**RECORDS FOR THE TASK**.
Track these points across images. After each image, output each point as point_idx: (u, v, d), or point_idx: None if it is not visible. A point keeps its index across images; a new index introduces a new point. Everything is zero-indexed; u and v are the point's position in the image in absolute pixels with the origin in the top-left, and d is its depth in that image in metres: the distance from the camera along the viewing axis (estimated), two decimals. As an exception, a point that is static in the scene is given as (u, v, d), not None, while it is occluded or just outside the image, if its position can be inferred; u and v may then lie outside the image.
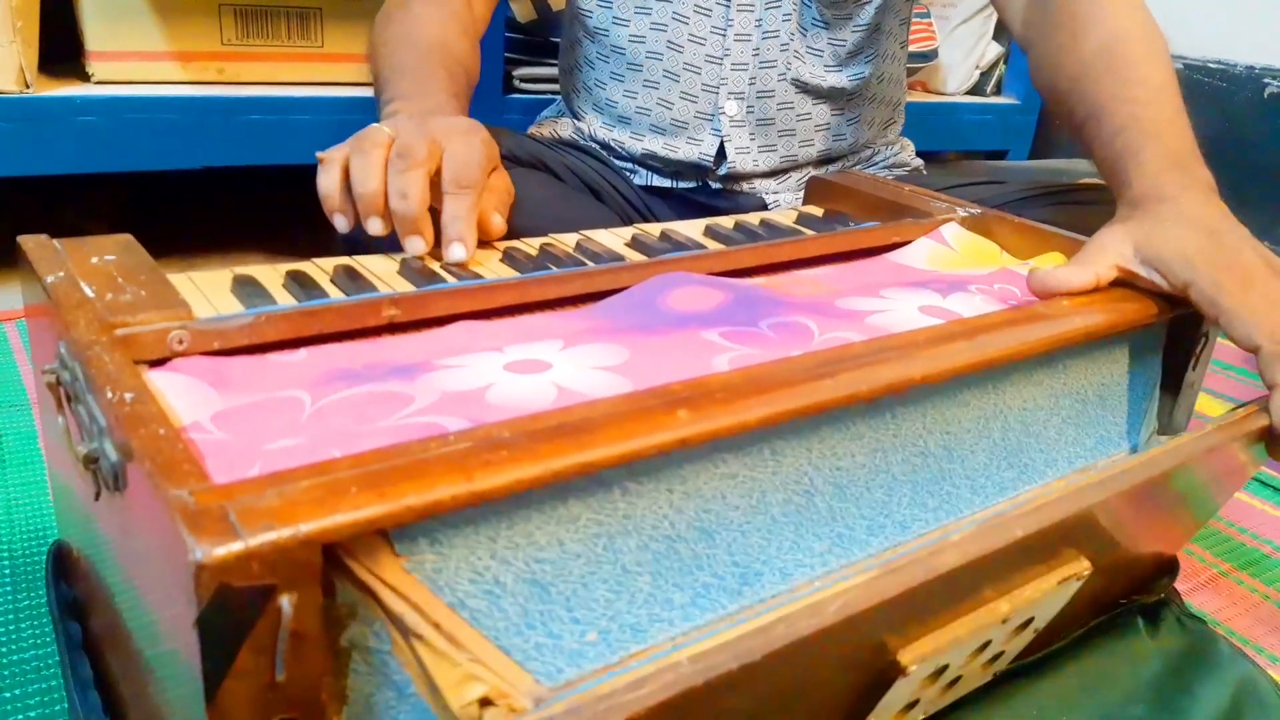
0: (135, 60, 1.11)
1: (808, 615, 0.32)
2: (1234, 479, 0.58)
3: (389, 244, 0.56)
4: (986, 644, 0.45)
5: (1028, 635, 0.48)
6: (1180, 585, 0.70)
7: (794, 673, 0.35)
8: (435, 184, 0.56)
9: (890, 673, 0.40)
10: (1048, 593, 0.45)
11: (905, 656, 0.39)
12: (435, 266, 0.54)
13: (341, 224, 0.56)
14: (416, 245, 0.54)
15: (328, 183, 0.56)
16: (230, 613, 0.28)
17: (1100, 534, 0.47)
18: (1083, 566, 0.46)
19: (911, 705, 0.45)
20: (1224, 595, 0.74)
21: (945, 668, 0.43)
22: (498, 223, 0.59)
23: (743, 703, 0.33)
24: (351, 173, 0.55)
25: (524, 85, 1.35)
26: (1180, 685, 0.59)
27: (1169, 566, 0.66)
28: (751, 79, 0.85)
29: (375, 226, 0.54)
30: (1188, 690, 0.58)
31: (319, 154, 0.57)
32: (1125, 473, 0.43)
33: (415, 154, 0.54)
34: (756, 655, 0.30)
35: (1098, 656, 0.60)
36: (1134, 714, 0.56)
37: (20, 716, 0.54)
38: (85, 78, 1.10)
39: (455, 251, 0.54)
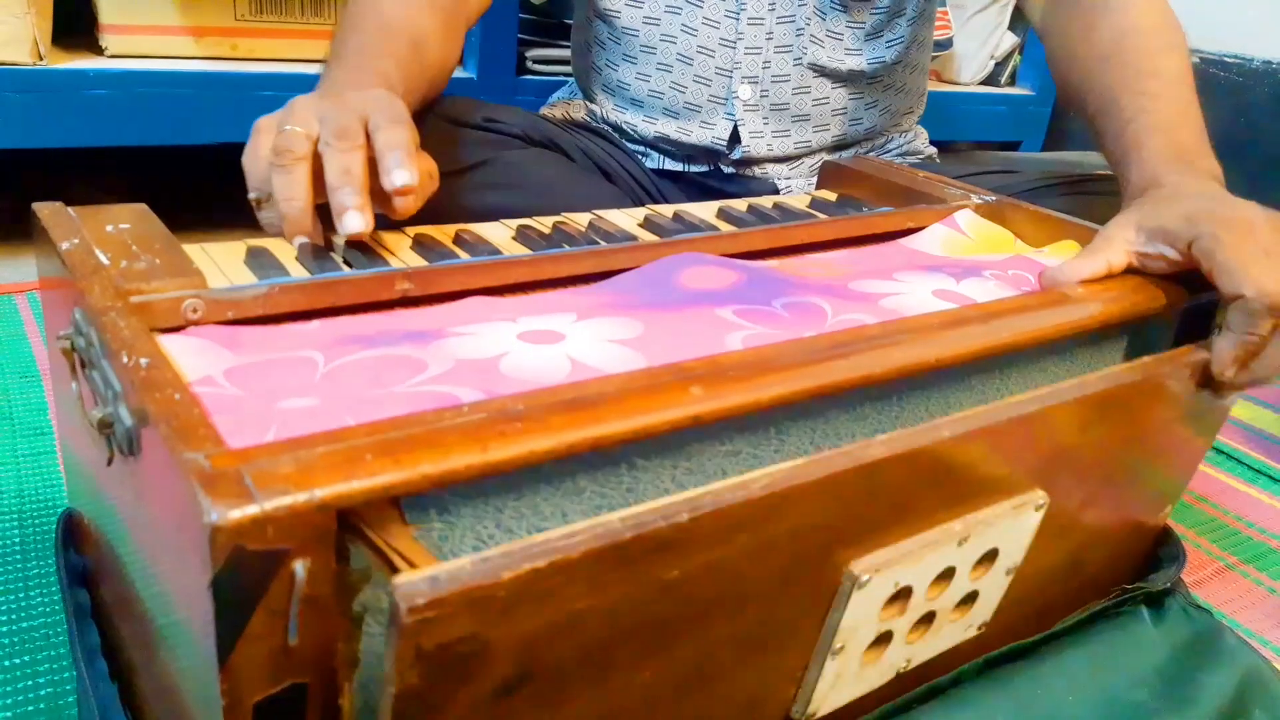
0: (148, 34, 1.11)
1: (734, 489, 0.33)
2: (1191, 429, 0.58)
3: (400, 220, 0.56)
4: (950, 572, 0.45)
5: (999, 576, 0.48)
6: (1187, 577, 0.70)
7: (734, 559, 0.35)
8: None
9: (843, 581, 0.40)
10: (1003, 518, 0.45)
11: (857, 566, 0.40)
12: (447, 242, 0.54)
13: (301, 243, 0.50)
14: (355, 221, 0.48)
15: (271, 222, 0.51)
16: (244, 576, 0.28)
17: (1044, 458, 0.47)
18: (1037, 495, 0.46)
19: (885, 639, 0.45)
20: (1230, 588, 0.74)
21: (909, 592, 0.43)
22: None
23: (688, 584, 0.34)
24: (275, 189, 0.49)
25: (537, 67, 1.35)
26: (1185, 673, 0.59)
27: (1170, 554, 0.66)
28: (766, 63, 0.85)
29: (304, 245, 0.50)
30: (1193, 678, 0.58)
31: (250, 196, 0.51)
32: (1056, 390, 0.44)
33: (353, 136, 0.49)
34: (683, 516, 0.31)
35: (1103, 642, 0.60)
36: (1138, 698, 0.56)
37: (29, 683, 0.54)
38: (98, 51, 1.10)
39: (398, 177, 0.48)
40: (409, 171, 0.49)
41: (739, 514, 0.33)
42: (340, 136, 0.49)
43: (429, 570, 0.27)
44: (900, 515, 0.41)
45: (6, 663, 0.55)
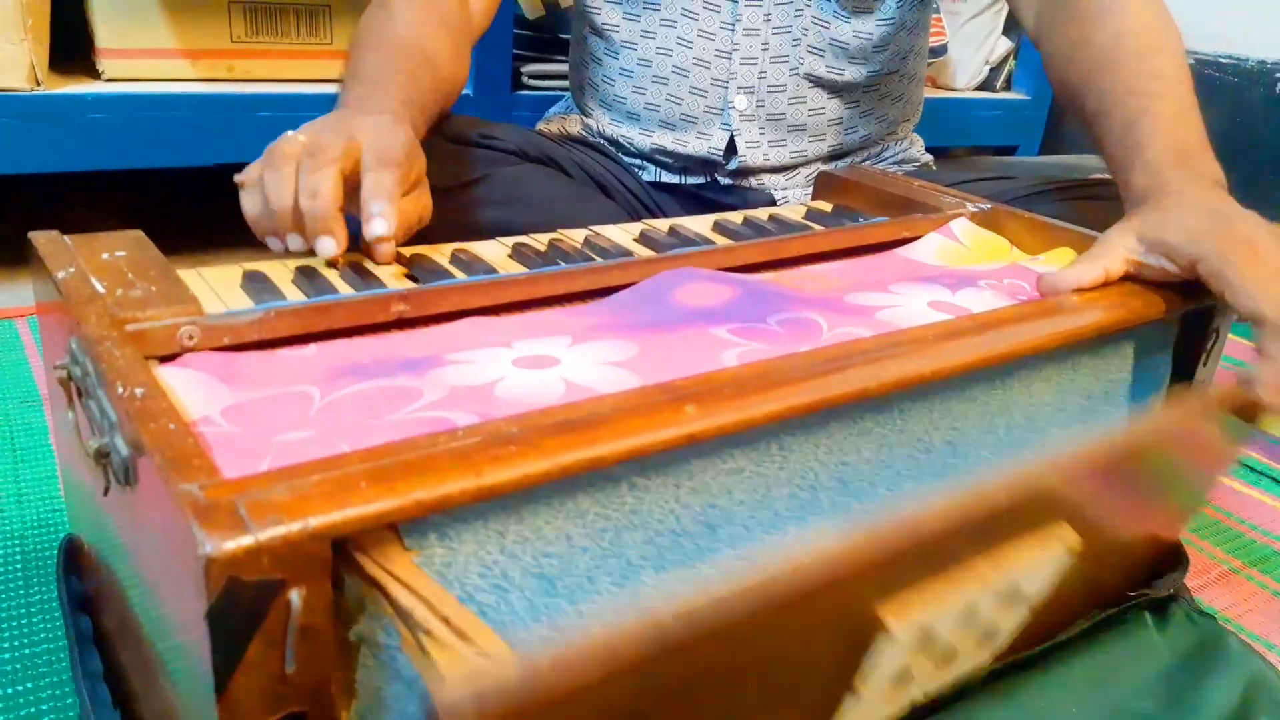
0: (145, 58, 1.11)
1: (790, 574, 0.31)
2: (1216, 457, 0.58)
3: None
4: (976, 613, 0.44)
5: (1022, 611, 0.48)
6: (1190, 582, 0.69)
7: (776, 629, 0.35)
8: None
9: (874, 631, 0.40)
10: (1034, 560, 0.45)
11: (888, 614, 0.39)
12: (444, 261, 0.54)
13: (275, 245, 0.51)
14: (327, 246, 0.49)
15: (251, 206, 0.51)
16: (240, 606, 0.28)
17: (1081, 500, 0.46)
18: (1069, 537, 0.46)
19: (905, 678, 0.45)
20: (1234, 592, 0.74)
21: (935, 635, 0.43)
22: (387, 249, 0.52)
23: (725, 657, 0.34)
24: (265, 192, 0.50)
25: (532, 82, 1.35)
26: (1190, 681, 0.58)
27: (1173, 559, 0.66)
28: (761, 73, 0.85)
29: (295, 243, 0.50)
30: (1197, 686, 0.58)
31: (236, 178, 0.52)
32: (1102, 435, 0.43)
33: (327, 151, 0.49)
34: (739, 611, 0.30)
35: (1106, 651, 0.60)
36: (1143, 709, 0.56)
37: (31, 710, 0.54)
38: (96, 75, 1.11)
39: (376, 226, 0.50)
40: (387, 221, 0.50)
41: (794, 597, 0.32)
42: (311, 154, 0.50)
43: (475, 687, 0.25)
44: (935, 566, 0.41)
45: (9, 689, 0.55)
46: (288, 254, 0.52)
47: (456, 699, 0.25)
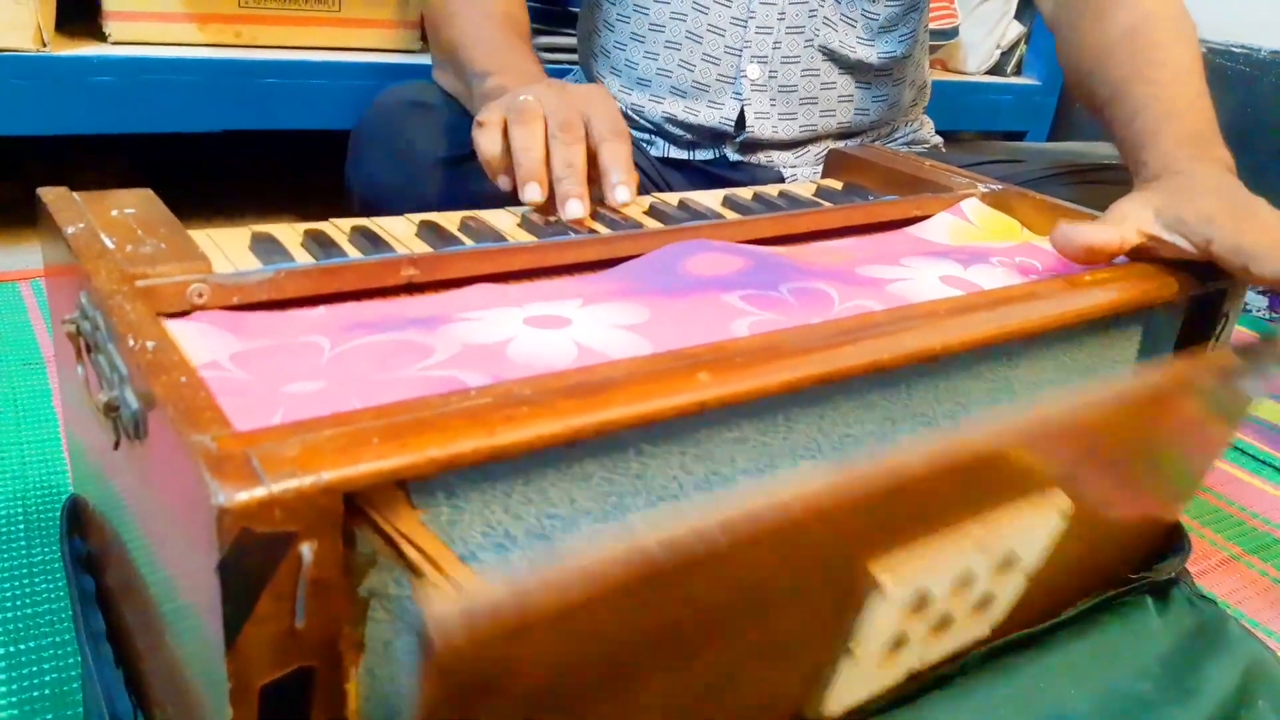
0: (153, 21, 1.11)
1: (773, 507, 0.32)
2: (1212, 430, 0.57)
3: (405, 207, 0.57)
4: (971, 578, 0.44)
5: (1018, 580, 0.48)
6: (1191, 568, 0.70)
7: (763, 567, 0.35)
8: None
9: (866, 587, 0.40)
10: (1027, 524, 0.44)
11: (879, 570, 0.39)
12: (453, 229, 0.54)
13: (505, 184, 0.60)
14: (577, 209, 0.56)
15: (490, 146, 0.59)
16: (251, 558, 0.28)
17: (1071, 462, 0.46)
18: (1062, 501, 0.45)
19: (901, 642, 0.45)
20: (1235, 578, 0.74)
21: (929, 597, 0.43)
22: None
23: (713, 593, 0.33)
24: (512, 140, 0.58)
25: (541, 54, 1.34)
26: (1189, 664, 0.59)
27: (1175, 541, 0.66)
28: (776, 43, 0.85)
29: (534, 192, 0.57)
30: (1197, 669, 0.58)
31: (478, 118, 0.61)
32: (1089, 391, 0.43)
33: (576, 130, 0.58)
34: (720, 539, 0.30)
35: (1106, 632, 0.60)
36: (1141, 690, 0.56)
37: (34, 669, 0.54)
38: (102, 38, 1.10)
39: (621, 194, 0.58)
40: (630, 189, 0.58)
41: (774, 531, 0.32)
42: (565, 129, 0.58)
43: (463, 602, 0.26)
44: (924, 520, 0.41)
45: (11, 648, 0.55)
46: (510, 194, 0.60)
47: (446, 615, 0.25)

**REQUIREMENT**. In the listing above, find the line containing "21: (945, 668, 0.43)" and the line containing "38: (85, 78, 1.10)". Output them and every line between, exactly, and nothing else.

**OUTPUT OF THE TASK**.
21: (945, 668, 0.43)
22: (498, 223, 0.59)
23: (743, 703, 0.33)
24: (351, 173, 0.55)
25: (524, 85, 1.35)
26: (1180, 685, 0.59)
27: (1169, 566, 0.66)
28: (751, 79, 0.85)
29: (375, 226, 0.54)
30: (1188, 690, 0.58)
31: (319, 154, 0.57)
32: (1125, 473, 0.43)
33: (415, 154, 0.54)
34: (756, 655, 0.30)
35: (1098, 656, 0.60)
36: (1134, 714, 0.56)
37: (20, 716, 0.54)
38: (85, 78, 1.10)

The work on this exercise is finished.